Where do magnets get the energy to repel?
Magnetic field in this case (a set of magnets in space, no relativity involved) is conservative, which means it has a potential -- each positional configuration of charges (or dipoles in this case) has its fixed energy which does not depend on history or momenta of charges. So, the work you put or get from displacing them is just exchanged with the potential energy of the field, which means no energy is created or destroyed, just stored.
As is said in a comment, the reasoning in the first paragraph is correct but the one in the second paragraph is wrong.
If you apply a force on something without "moving" the work is null and there is no energy exchange involved (this is not the same thing than doing that with your muscles, but that's another story :p). ( Work = integral[a to b] of F dot dx ; so Work = 0 if there is not "circulation").
Thus the magnets do not need any energy to statically counteract the force.
However, if you do move the magnets, then you need to give some energy. This energy is stored in the system because you cause a variation of magnetic flux: magnet 1 moving induce a variation of flux seen by magnet 2, and this will change the state of magnet 2, increasing its potential energy.
As others have pointed out, the question is somewhat misworded.
The correct question is probably just "Why do magnets repel?", which can be traced back to the question of why electromagnetism (EM) is a fundamental force of nature. Like gravity, it's one of the four known fundamental forces of nature.
Regarding the use of the word "energy". Energy is the same thing as work. Work = Force x distance. If there is a 10N [Newton] force acting on a ball, and you move the ball by 1m [meter], you have done 10N x 1M = 10Nn = 10J [Joule] of work (provided the force is constant). So, if you move the magnetic poles against each other, you do work (against the EM field). Then, if you attach the magnets to a spring and let go, the springs will compress. The 10J of work you invested is now stored in the springs! Then, if you remove the magnets and put a bullet on the spring, and let go, you can use the 10J of energy to launch the bullet (work is converted to kinetic energy), and so on =)

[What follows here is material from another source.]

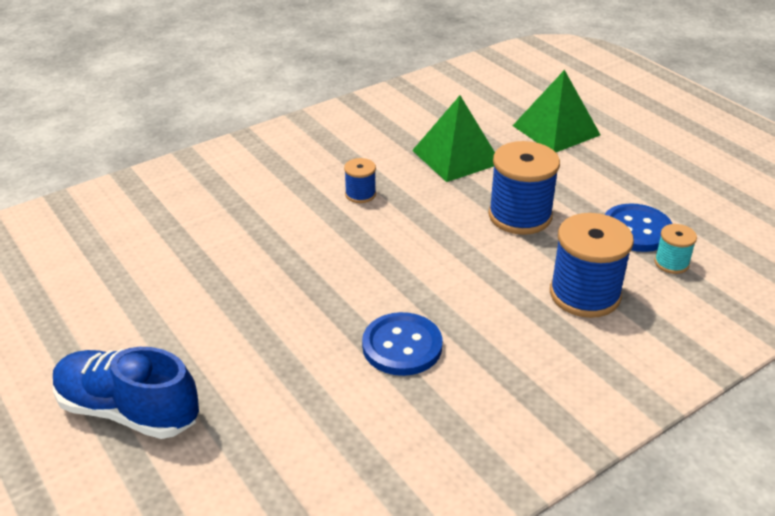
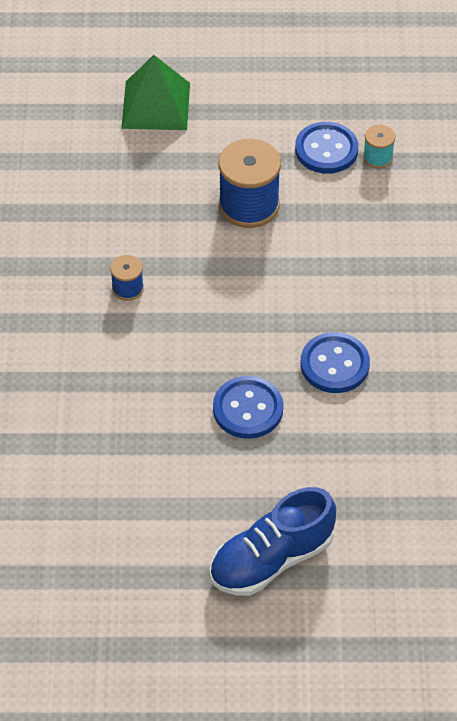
camera: 55 degrees left, 15 degrees up
(297, 314) = (248, 409): none -> blue button
(456, 157) = (132, 194): green pyramid -> none
(584, 294) = (368, 228): blue spool -> none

What happens when you push two magnets against each other, but then just hold them in place? Per the above definition of Work = Force x distance, you're not doing work, because distance = 0. But clearly your muscles are straining, and you're burning calories (which is just another unit of energy or work, like Joules), so what's going on? From a physics textbook point of view, no work is being done. This is similar to placing an apple on a table. The table is countering the force of gravity, like your muscles in the magnet example. The table has no muscles, because it is made of wood, and it won't collapse under the weight of the apple. In reality, the stiffness of the table/wood is provided by the electromagentic interactions of the atoms making up the table, so in the end it is the EM force counteracting the gravitational force. In the original magnet/muscle example, your arms are not made up of wood, so your body is doing biochemical/mechanical work to stiffen the cells in your arms by burning the food you ate. (The fact that this process is not perfect means that heat is a by product of this process, that's why your muscles get hot and you start sweating.)